İtalyan mutfağı hakkında muhtemelen daha önce hiç duymadığınız ilginç bilgilere geçmeden önce, bu bütün dünyaya nam salmış, sadece gönüllerde değil midelerde de taht kurmuş bu güzelim mutfak hakkında biraz bilgi vermekte fayda var.
İtalyan Mutfağı
İtalyan mutfağı şüphesiz Dünya’nın en çok bilinen ve en çok sevilen mutfaklarından biri. Dünya’nın neresine giderseniz gidin şehrin ara sokaklarında ya da caddelerinde mutlaka bir İtalyan restoranına rastlarsınız. İtalya deyince de zaten akla gelen ilk şeylerdendir İtalyan yemekleri. İtalya’yı gezmeye gidecek biri orada göreceği tarihi ve doğal güzelliklerin yanında mutlaka orada yiyeceği makarna, pizza ya da dondurmanın da hayalini kuruyordur.
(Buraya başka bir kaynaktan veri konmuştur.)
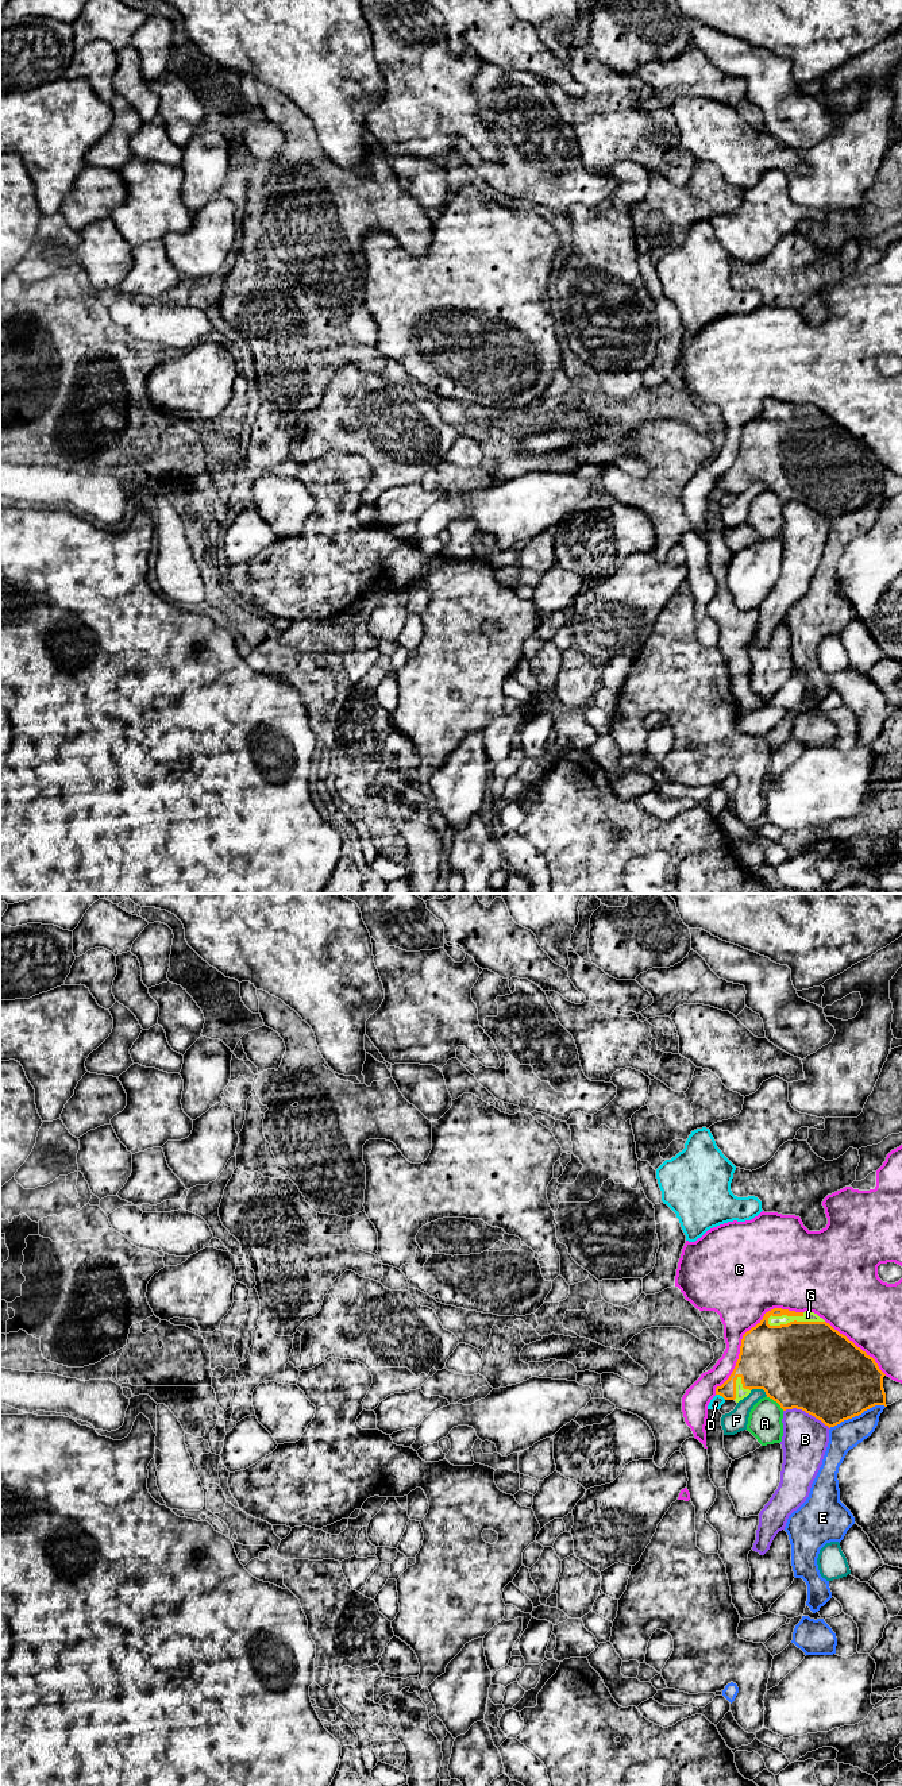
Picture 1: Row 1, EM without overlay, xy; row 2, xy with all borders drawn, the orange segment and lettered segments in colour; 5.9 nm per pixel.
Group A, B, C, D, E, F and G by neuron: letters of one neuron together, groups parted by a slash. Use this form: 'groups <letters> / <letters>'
groups A / B / C / D / E / F / G

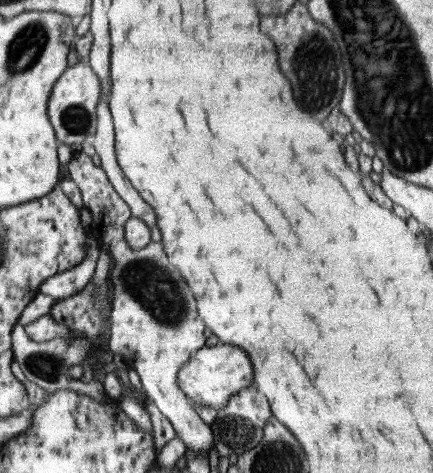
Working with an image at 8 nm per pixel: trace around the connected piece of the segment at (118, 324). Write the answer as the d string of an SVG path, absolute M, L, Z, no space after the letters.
M84 151L74 152L68 162L68 174L82 194L83 206L92 214L92 226L102 240L101 248L108 251L112 257L112 268L110 268L110 284L112 285L112 309L109 317L110 338L108 338L108 348L112 354L120 355L129 366L138 373L142 393L159 408L159 411L170 420L170 424L176 428L178 440L182 447L194 452L204 452L209 454L213 446L213 436L211 425L206 424L193 407L190 398L176 386L176 373L180 367L192 357L192 355L206 346L208 332L206 324L199 318L196 306L196 296L190 290L186 280L182 278L180 272L170 264L162 244L150 241L146 247L132 249L126 242L126 221L130 219L131 210L128 204L118 196L112 184L108 181L104 169L95 166L91 156Z

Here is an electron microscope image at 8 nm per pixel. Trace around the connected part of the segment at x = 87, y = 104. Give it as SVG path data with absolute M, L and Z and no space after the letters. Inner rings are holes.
M81 58L80 62L74 66L66 68L52 87L47 103L48 119L52 122L52 128L56 132L59 143L71 145L79 142L82 144L88 136L96 134L96 127L98 127L96 106L102 94L99 79L90 68L86 58Z

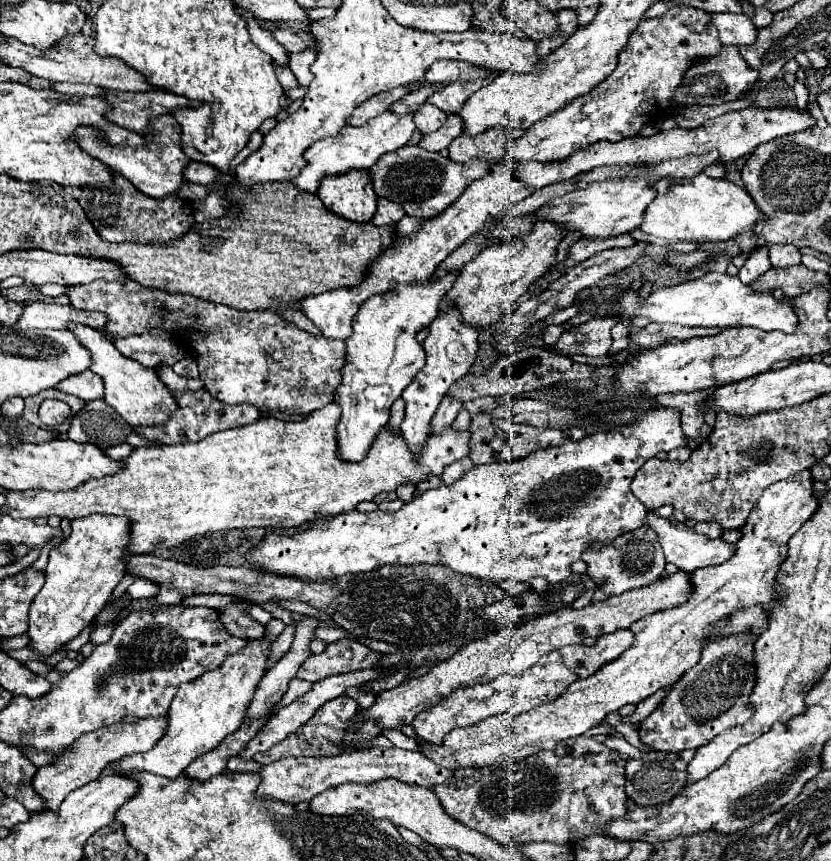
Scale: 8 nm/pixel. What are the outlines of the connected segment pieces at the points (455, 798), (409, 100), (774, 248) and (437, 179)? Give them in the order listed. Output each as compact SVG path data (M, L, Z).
M581 735L561 741L561 745L551 751L541 751L525 761L519 761L517 765L509 765L509 769L493 769L493 773L489 773L489 769L457 769L453 771L453 779L449 783L435 785L433 791L449 817L503 845L511 841L549 841L573 845L579 839L593 835L601 829L601 825L605 825L605 821L627 813L627 795L623 795L627 761L627 755L611 751L605 743L599 743L589 735Z
M435 83L435 85L425 85L425 87L423 87L421 91L417 91L417 93L407 93L407 95L405 95L405 97L401 97L399 101L395 101L395 103L389 107L389 111L397 113L397 115L417 113L419 105L421 105L421 103L425 103L425 101L427 101L427 97L429 97L431 93L435 93L435 91L437 91L437 87L439 87L439 83Z
M769 245L769 259L773 267L791 267L801 263L801 253L795 245Z
M411 145L383 155L381 161L377 161L369 169L369 177L377 197L399 203L411 217L429 219L453 205L457 197L461 197L465 187L483 177L491 167L493 165L477 165L477 161L455 163L441 153L429 153L425 149L417 149L417 145Z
İtalyan mutfağının Dünya çapında bu denli rağbet görmesinin başlıca nedenleri kullanılan malzemelerin kaliteli, taze ve sağlıklı olması ve İtalyanların bunları pişirmedeki ustalıklarıdır. Ayrıca ülkede bölgesel ve yöresel sayısız yemek türü var ve bunlar genel olarak basit ve hızlı şekilde pişirilip servis edilir. Temel yiyecek maddelerinden biri olan makarnanın bile birçok çeşidi vardır. İtalyan pizza birçok insanın vazgeçilmezi. Dondurma ya da Gelato ise İtalya’nın Dünya’ya adeta bir armağanı!
İtalyan mutfağı aslında birçok bölgesel mutfağın bir araya gelmesinden oluşuyor. Mesela italya genelinde makarnanın(pasta) hâkimiyeti söz konusu iken Milano’da işler biraz değişir ve pilav(risotto) makarnayla yarışır hale gelir. Kuzeye doğru çıktığınızda karşınıza çıkan enfes elmalı turtalar ise aslında bölgedeki Avusturya etkilerini gösterir. Aşağıda Akdeniz’in en büyük adası olan Sicilya’da deniz ürünlerinin yanı sıra Kuzey Afrika etkileri de görülür. Bu da mutfakta özellikle balık ürünlerinin yanı sıra kuskus ve acı biber gibi Kuzey Afrika spesiyalitelerinin de görülmesini sağlar.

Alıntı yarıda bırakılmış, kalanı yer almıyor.